Viviane made a broader gesture, drawing a new seal on the floor with her fingertips. When the rune was complete, the energy layers of the two swords began to intertwine, weaving a new structure. It was no longer fire, nor ice. Neither light nor darkness. It was something new. A spiritual blade still in gestation.

At that point, the fragments began to react.

The largest fragment, which had once formed the heart of Excalibur’s hilt, emitted a sound that was not a sound—a buzzing in the souls of those present, a vibration directly in the core of their bodies. The other two fragments followed suit, spinning faster and faster, until, in a flash, the three pieces collided.

The impact did not break them. It fused them together.

And for a moment, the world fell silent.

No wind. No sound. No movement.

An ethereal figure, golden and transparent, appeared above the pedestal—not with a defined shape, but with the vague silhouette of a sword floating in the light.

Viviane gasped, sweat dripping down her temple.

"Now... it needs to stabilize," she said through clenched teeth, reaching out her hands and channeling energy. "It’s not a blade yet. It’s still just... raw potential."

She moved one of her hands toward the spiritual fusion of Iridia and Zex’s swords and pushed the resulting energy toward the golden silhouette of the new Excalibur.

What followed was a wave of force that shook the air, like a silent explosion. Paimon was pushed back a few inches. Vergil had to plant his feet to keep from retreating.

The golden sword absorbed the energy from the Catholic swords... and glowed with absurd intensity.

It began to take shape. First, a blade. Then, a delicate and elegant cross-shaped hilt, with traces of the Celtic symbol that Viviane used in her own spells. The sword exuded majesty.

It was beautiful. And it was dangerous.

Viviane staggered and leaned on one knee.

"I managed to stabilize the primary form," she said, between gasps. "But it’s not complete yet. Yamato is still missing."

Vergil took a step forward, looking at the new blade. The feeling it gave off was strange—as if he were standing before something that knew him better than he knew himself. As if it were watching him from inside the blade.

He knew. The last step would be the most delicate. It was there that his body—or his soul—could be destroyed, corrupted, or transformed.

But he did not hesitate.

With a fluid motion, he swung Yamato through the air, made a diagonal cut, and with absolute precision, drove the blade into the floor of the altar, directly in front of the new Excalibur.

The seal reacted.

The circle glowed purple and gold, then crimson red.

Yamato trembled slightly, as if in protest.

Viviane’s eyes widened. "Wait! It’s resisting—"

"No," said Vergil. "It’s recognizing."

The pedestal shook. The golden blade of the new Excalibur oscillated in the air, then rose on its own, as if guided by an invisible will.

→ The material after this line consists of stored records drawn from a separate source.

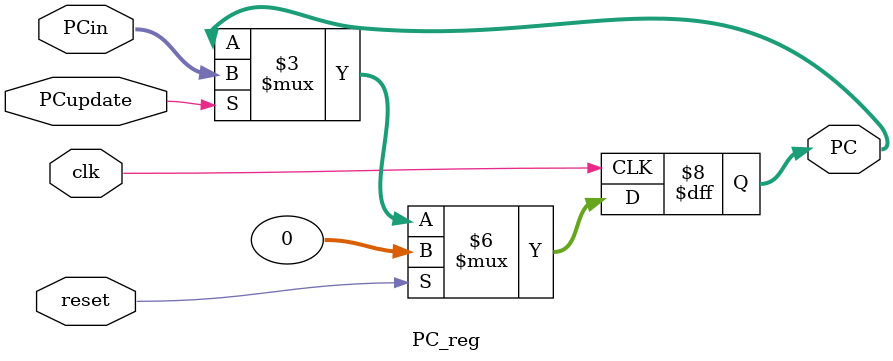
<source format=v>
`timescale 1ns / 1ps
module PC_reg(PC, PCin, PCupdate, reset, clk);
output reg 	[31:0]  	PC;
input  		[31:0]  	PCin;
input 					PCupdate, reset, clk;

initial begin PC = 0;end
always@(posedge clk)
begin
if (reset) begin PC <= 0;end
else if (PCupdate) begin PC <= PCin; end
end

endmodule

</source>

Yamato responded with a dark blue flash, releasing a wave of dimensional energy that was immediately absorbed by the other sword. It was as if two opposite poles of reality were colliding and trying to align themselves.

Viviane began to chant the final incantation, sewing the ritual together with the last runes. The seals exploded in cascades of light around the altar. The ground shook. The sea below began to spiral.

At the center of it all, Yamato and the new Excalibur touched each other. Not in metal—but in essence.

And the moment they merged, Vergil felt it.

A direct impact on his soul.

"You’ve come a long way, Boy," Vergil suddenly heard.